**Document segment:**
I am again peddling my own canoe. Teasers exist globally and in many jurisdictions are less well-regulated than in the USA for example in Britain, where libel laws would limit what Travis and other critics can write.
I think the worst stock pumpers operate out of Australia by the way. You cannot trust a foreign market just because they talk English.
My own Austrian buddy has a very hard time because his service (legit) is copycatted by
another with a nearly-the-same name run by pump and dump folks. The good thing is
that both sites are in German so not many of you will be affected. The bad thing is that
poor Max has to spend a lot of time making sure his newsletter isn’t confused for the bad guys’.
My conclusion is that it isn’t that easy to us the Internet in foreign lands unless you are protected by a pay wall. That means you need to have people agreeing to buy something (in my case a subscription to http://www.global-investing.com) which nullifies the potential horrorshow of UK libel laws or lack of internet name protection or other foreign vices. There is no first amendment protecting freedom of speech and the press in other countries (even Canada!) which means both larcenous promotional letters and honest deflators of them can face regulatory restrictions and lawsuits.
So Travis, for your own good, talk to a copyright lawyer before you launch globally.
best wishes for a happy 5 de Maio, May Bank Holiday, Japan May Day, and Israeli Decoration and Independence Day holidays.
I hope Travis can find a way around the obstacles but, believe me, they are there.
There are rocks and submarines on the way across the pond.

**Supplied information:**
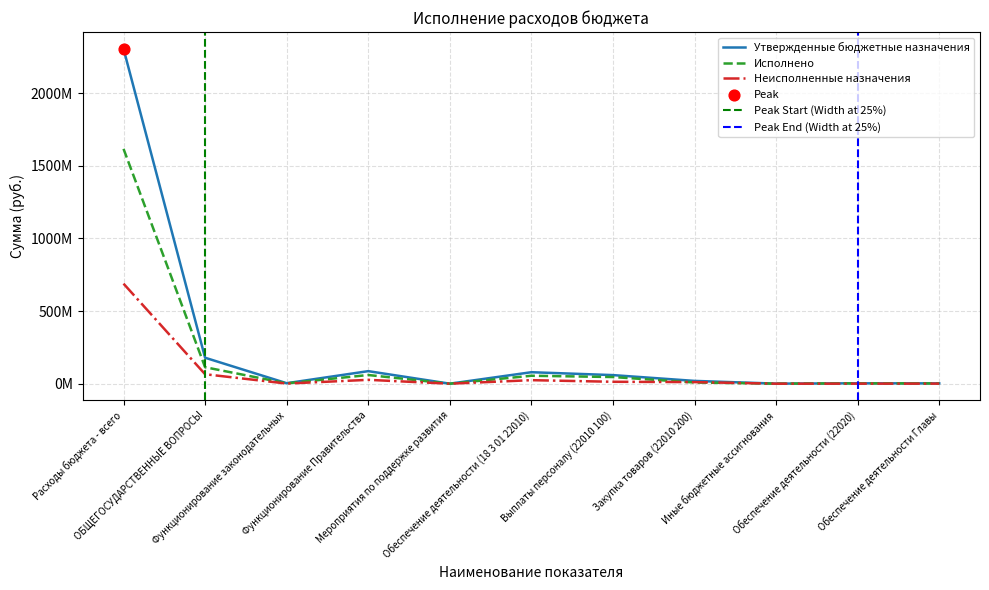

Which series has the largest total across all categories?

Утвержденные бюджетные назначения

* * *

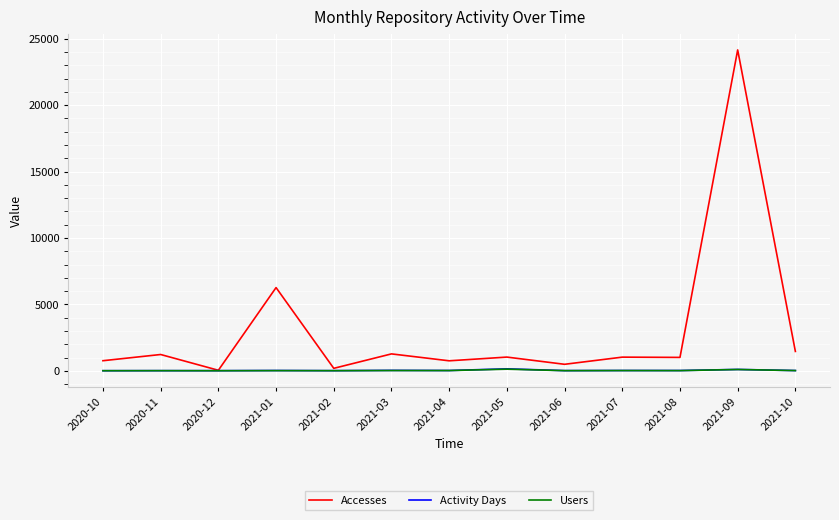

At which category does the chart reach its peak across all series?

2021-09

**Problem statement:**
Copy the comment on foreign markets between "So Travis, for" and "they are there.", inclusive, changing "obstacles" to "hurdles".

**Solution to this problem:**
So Travis, for your own good, talk to a copyright lawyer before you launch globally.
best wishes for a happy 5 de Maio, May Bank Holiday, Japan May Day, and Israeli Decoration and Independence Day holidays.
I hope Travis can find a way around the hurdles but, believe me, they are there.